__Work item__
Show every line of the records below that contains the word "transmittance".

__Task input__
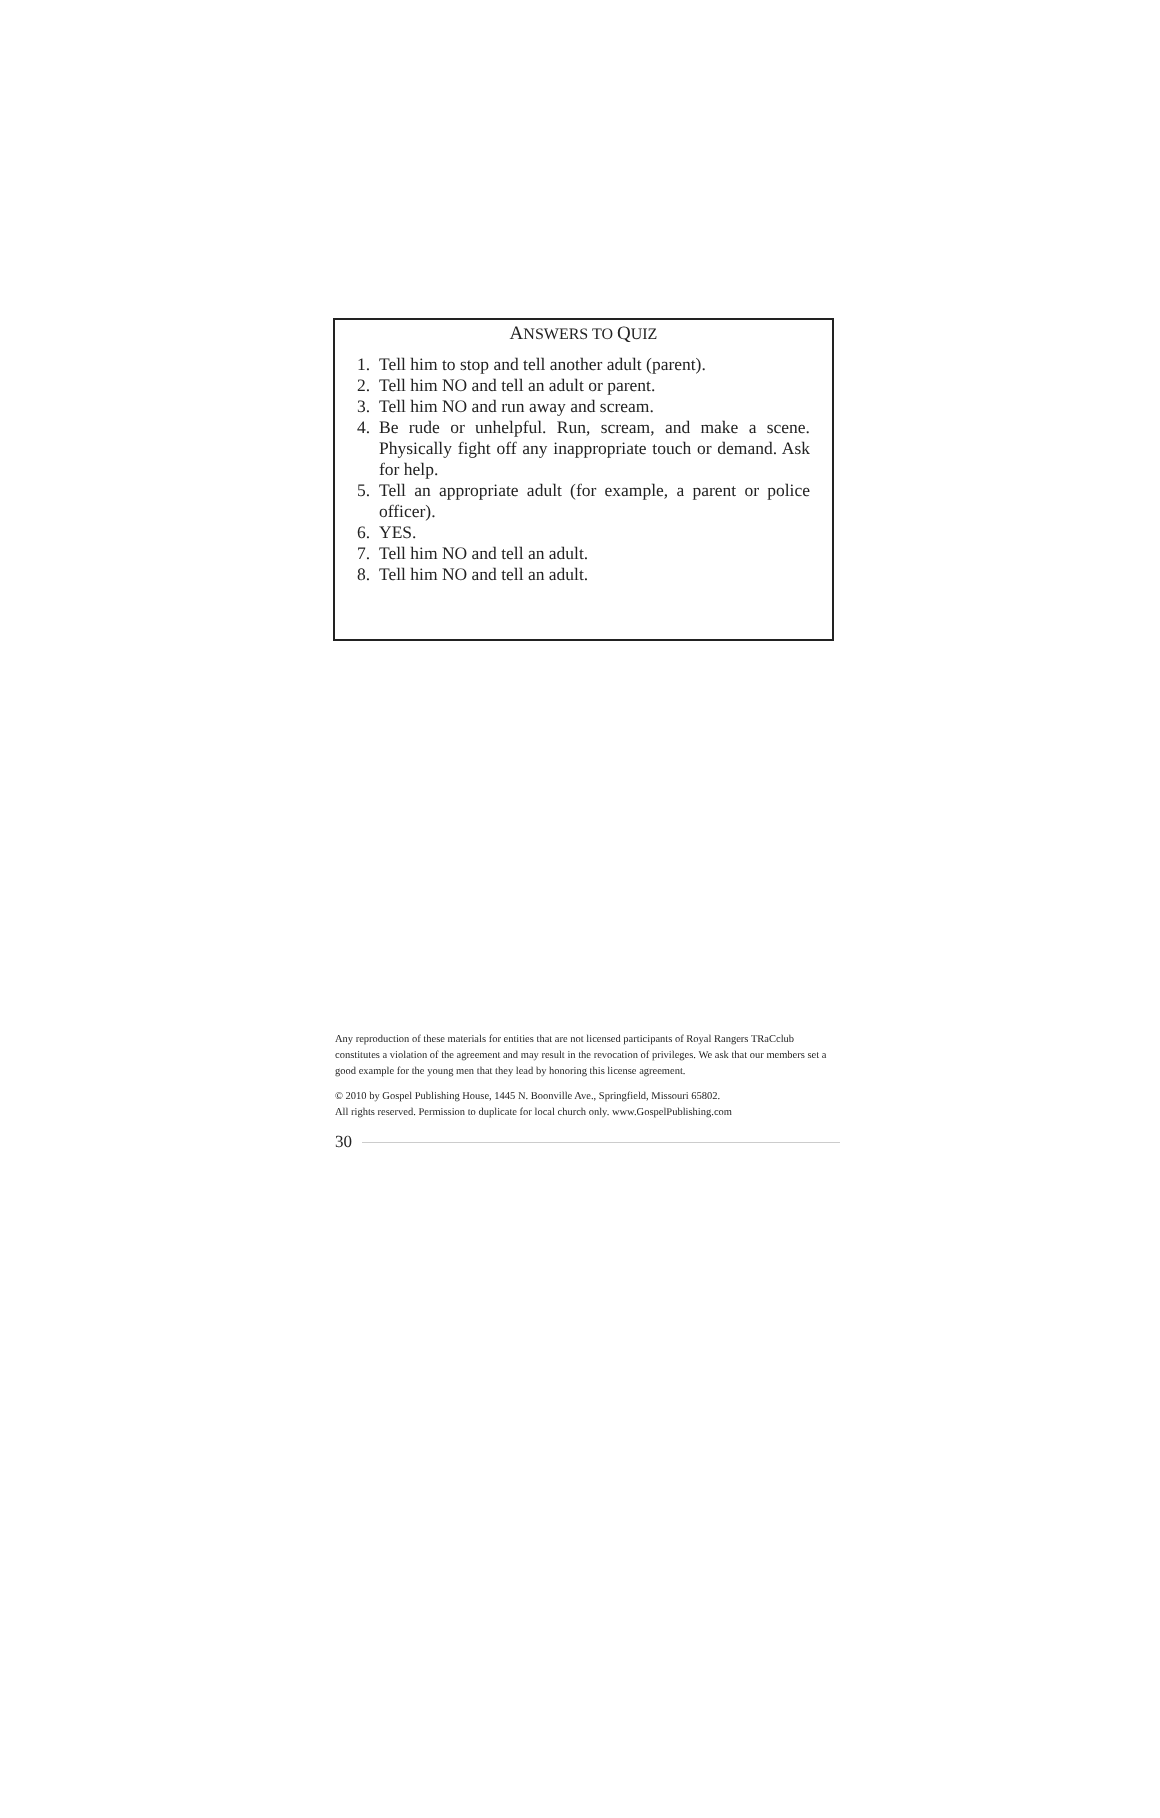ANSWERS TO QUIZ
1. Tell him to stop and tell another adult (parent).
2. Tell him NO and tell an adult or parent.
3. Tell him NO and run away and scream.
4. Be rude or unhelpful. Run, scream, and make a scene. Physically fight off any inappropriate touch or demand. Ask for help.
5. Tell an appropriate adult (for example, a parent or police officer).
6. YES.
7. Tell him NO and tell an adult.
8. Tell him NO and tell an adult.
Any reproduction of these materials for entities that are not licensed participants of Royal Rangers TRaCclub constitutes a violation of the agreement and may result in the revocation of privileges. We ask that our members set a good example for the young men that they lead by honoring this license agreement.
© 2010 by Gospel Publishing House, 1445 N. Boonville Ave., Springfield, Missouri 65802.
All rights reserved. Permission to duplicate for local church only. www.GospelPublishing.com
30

---

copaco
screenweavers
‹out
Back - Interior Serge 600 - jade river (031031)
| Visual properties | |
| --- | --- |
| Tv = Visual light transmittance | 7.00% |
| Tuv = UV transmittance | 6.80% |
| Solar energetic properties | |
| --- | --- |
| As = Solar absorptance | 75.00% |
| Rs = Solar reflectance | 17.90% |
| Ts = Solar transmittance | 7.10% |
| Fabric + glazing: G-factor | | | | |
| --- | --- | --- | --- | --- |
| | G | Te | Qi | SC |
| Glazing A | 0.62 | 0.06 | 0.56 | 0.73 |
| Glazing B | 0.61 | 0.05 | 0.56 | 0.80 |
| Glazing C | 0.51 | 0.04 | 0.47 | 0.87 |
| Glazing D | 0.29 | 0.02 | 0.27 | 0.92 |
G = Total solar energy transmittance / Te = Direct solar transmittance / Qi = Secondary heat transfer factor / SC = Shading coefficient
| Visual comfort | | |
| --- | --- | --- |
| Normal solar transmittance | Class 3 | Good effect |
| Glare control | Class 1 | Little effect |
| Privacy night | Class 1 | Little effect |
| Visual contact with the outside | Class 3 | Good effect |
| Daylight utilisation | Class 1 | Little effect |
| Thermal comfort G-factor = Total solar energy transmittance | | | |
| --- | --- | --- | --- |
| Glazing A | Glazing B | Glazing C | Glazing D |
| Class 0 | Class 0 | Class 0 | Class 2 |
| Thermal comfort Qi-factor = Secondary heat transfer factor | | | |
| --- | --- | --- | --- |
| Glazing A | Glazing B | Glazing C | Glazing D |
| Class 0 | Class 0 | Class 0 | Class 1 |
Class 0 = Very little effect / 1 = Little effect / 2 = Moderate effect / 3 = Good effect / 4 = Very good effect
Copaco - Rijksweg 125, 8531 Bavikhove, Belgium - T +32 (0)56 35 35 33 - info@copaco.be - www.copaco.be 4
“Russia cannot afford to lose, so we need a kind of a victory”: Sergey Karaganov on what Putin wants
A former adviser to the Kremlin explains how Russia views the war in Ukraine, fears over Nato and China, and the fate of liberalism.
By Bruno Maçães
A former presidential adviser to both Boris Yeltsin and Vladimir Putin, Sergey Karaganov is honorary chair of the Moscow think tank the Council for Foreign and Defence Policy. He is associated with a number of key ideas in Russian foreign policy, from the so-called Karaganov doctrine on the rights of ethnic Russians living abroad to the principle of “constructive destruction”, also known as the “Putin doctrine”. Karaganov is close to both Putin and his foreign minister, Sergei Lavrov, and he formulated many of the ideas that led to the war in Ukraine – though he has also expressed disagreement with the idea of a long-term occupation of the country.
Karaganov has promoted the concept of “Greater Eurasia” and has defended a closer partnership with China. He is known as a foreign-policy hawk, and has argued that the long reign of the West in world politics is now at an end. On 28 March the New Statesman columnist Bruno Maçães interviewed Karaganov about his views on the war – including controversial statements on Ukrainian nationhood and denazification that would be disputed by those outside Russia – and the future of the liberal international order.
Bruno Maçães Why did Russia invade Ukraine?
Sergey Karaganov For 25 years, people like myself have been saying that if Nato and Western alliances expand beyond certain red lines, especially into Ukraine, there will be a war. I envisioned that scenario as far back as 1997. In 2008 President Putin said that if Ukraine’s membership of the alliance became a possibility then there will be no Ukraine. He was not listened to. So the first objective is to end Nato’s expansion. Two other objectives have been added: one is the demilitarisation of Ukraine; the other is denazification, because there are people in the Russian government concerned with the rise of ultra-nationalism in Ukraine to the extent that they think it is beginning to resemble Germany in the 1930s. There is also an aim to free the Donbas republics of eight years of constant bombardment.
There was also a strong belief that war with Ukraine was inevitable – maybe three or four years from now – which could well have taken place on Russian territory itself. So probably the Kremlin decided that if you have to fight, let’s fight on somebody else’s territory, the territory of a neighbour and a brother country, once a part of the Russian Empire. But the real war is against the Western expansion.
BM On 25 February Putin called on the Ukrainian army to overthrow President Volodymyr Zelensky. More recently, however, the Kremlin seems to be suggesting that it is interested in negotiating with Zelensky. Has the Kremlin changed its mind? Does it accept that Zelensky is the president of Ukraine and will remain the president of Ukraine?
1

__Response area__
| Tv = Visual light transmittance | 7.00% |
| Tuv = UV transmittance | 6.80% |
| Ts = Solar transmittance | 7.10% |
G = Total solar energy transmittance / Te = Direct solar transmittance / Qi = Secondary heat transfer factor / SC = Shading coefficient
| Normal solar transmittance | Class 3 | Good effect |
| Thermal comfort G-factor = Total solar energy transmittance | | | |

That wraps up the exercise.